You cannot be too careful out there in cyberspace nowdays!

HTH (hope that helps!)


----------



## 90374 (May 1, 2005)

Some banks (including dare I say it the Nationwide) offer WAP banking via your mobile phone this may provide a better solution.

Problem is with my phone I can not see the slot for the money to come out of. :lol: 


Pete


----------



## Dopeyngrumpy (May 13, 2005)

I do know a fair amount about internet security and can confirm that while the odds are with you if you are using a reputable - key word - internet cafe and there is statistically little chance of being tracked/hacked/keylogged on a UK banking site there will always remain a very small risk. Some key risk reduction things...

1) Make sure you turn off any option to remember name/password - log id look out for them - the bank is trying to be helpful
2) Make sure no other browser or other program windows are open (look on the taskbar) and if they are - close them. If they wont close - walk away
3) Don't be tempted to surf other sites while banking (very tempting if it is a slow service and you are not) 
4) Use the logout button at the end of the session.
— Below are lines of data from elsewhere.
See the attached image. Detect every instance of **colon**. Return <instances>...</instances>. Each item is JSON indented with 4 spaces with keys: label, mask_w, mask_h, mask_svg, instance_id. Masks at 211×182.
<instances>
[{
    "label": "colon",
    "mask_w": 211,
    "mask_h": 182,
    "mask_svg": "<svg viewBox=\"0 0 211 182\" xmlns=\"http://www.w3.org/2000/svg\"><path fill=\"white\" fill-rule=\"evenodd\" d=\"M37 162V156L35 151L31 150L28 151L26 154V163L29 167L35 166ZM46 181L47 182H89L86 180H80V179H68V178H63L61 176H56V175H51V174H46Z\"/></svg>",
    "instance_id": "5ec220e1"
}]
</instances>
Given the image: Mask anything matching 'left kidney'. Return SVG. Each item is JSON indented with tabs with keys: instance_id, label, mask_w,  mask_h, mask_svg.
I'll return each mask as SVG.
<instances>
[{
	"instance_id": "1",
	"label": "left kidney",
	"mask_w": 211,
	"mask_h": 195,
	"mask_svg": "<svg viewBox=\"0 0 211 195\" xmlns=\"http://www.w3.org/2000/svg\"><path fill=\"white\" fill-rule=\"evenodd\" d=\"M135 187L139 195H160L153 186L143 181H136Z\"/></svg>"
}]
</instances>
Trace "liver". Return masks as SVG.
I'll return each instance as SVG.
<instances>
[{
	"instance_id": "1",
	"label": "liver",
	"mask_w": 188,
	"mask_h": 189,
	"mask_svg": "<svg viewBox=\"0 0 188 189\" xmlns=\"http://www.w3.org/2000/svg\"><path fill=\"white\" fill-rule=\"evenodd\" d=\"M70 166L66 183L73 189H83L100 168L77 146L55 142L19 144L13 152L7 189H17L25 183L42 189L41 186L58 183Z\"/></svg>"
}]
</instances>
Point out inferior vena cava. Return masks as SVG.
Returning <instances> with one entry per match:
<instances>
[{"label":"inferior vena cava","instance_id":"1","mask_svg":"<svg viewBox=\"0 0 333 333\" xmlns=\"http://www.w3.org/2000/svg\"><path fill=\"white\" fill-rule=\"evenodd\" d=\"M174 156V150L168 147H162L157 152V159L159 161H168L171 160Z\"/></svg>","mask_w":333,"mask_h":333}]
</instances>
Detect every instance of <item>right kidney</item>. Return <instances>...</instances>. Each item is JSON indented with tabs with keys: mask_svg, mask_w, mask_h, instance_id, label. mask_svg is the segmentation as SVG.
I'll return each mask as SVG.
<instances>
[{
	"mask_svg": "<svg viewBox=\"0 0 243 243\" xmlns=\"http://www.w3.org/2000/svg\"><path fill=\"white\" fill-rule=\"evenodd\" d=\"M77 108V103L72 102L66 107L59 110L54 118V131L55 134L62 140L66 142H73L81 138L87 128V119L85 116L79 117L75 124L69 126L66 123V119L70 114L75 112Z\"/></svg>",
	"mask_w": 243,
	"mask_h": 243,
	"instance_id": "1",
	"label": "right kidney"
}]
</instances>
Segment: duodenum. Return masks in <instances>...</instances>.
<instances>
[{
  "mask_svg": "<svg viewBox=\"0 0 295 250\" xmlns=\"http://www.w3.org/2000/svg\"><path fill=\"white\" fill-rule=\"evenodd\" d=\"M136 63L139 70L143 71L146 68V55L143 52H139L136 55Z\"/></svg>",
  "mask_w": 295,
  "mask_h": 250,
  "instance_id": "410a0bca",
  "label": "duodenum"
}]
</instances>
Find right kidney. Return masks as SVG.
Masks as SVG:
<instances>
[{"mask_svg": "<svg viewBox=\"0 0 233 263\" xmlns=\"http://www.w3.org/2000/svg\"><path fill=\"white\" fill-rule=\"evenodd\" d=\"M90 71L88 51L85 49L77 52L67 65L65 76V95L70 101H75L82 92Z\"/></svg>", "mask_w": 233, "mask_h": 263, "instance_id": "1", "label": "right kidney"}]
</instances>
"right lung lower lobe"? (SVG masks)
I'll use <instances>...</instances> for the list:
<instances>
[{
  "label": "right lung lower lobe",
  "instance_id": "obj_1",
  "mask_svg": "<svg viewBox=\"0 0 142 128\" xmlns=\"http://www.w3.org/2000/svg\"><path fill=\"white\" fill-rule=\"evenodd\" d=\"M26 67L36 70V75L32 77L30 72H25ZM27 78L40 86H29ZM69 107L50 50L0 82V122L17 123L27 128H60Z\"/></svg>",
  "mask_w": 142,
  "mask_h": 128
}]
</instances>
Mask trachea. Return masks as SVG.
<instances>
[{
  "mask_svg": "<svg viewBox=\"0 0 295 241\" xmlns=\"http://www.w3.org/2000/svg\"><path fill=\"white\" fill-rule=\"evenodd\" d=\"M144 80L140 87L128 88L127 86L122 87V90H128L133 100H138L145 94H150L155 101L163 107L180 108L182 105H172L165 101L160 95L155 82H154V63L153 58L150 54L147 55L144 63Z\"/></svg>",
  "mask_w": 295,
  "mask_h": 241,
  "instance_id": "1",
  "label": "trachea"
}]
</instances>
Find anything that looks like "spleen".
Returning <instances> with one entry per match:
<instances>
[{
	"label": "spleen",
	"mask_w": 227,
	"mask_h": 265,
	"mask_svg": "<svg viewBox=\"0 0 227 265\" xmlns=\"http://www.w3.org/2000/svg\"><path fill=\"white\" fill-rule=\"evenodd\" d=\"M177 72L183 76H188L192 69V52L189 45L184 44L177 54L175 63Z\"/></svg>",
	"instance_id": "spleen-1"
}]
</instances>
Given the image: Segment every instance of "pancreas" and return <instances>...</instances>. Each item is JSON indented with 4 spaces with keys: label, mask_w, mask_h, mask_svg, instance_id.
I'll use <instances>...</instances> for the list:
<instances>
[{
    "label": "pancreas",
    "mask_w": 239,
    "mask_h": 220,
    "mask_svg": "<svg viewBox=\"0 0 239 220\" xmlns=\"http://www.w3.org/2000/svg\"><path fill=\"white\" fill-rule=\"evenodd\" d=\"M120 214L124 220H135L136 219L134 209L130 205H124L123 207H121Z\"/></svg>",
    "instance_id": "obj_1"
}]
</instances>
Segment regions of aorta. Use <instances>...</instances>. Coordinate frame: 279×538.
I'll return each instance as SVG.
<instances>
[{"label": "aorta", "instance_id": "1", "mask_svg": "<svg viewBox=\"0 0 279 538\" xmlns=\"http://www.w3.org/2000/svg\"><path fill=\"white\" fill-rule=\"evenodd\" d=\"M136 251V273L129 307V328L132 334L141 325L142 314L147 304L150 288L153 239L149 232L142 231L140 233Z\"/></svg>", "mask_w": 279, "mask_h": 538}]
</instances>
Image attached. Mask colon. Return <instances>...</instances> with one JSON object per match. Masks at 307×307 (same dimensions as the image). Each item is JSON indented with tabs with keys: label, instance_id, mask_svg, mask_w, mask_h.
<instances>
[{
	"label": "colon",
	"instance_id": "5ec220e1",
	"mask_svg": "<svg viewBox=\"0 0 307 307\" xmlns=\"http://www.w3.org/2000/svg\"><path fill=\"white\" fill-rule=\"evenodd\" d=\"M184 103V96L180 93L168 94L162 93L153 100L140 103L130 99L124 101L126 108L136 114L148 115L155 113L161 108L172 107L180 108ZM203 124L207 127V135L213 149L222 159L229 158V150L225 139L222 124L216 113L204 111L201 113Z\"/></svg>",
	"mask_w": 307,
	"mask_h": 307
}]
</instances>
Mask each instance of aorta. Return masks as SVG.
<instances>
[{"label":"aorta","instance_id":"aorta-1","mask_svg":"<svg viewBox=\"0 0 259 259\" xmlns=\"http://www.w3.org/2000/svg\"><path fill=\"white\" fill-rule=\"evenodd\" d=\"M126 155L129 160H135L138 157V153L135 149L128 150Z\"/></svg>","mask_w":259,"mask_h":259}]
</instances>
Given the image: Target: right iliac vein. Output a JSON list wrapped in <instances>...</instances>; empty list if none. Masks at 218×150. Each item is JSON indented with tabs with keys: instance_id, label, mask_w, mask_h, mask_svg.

You'd be amazed how many people just close the window and rely on a timeout to disconnect them
5) If the login/logout button has a kiosk option or similar (remove all details and files) then do use it
6) Always, always check who is looking over your shoulder! 
7) Never, ever enter bank and finance details into a reply or a site received by email from anyone - it will only very, very rarely ot be a legitimate request but no bank or other sensible account will ever ask for details to be confirmed by email - this is how most details are stolen

Finally remember that you're more likely to have your handbag/wallet stolen than your details stolen while using a banking service.

Be careful out there 8O  but have fun!
David


----------



## Raine (May 10, 2005)

i liked the gallivanting, when youve sorted through all the ideas let me know, why strain my brain lololol and got room for 4500 stowaways? :lol:


----------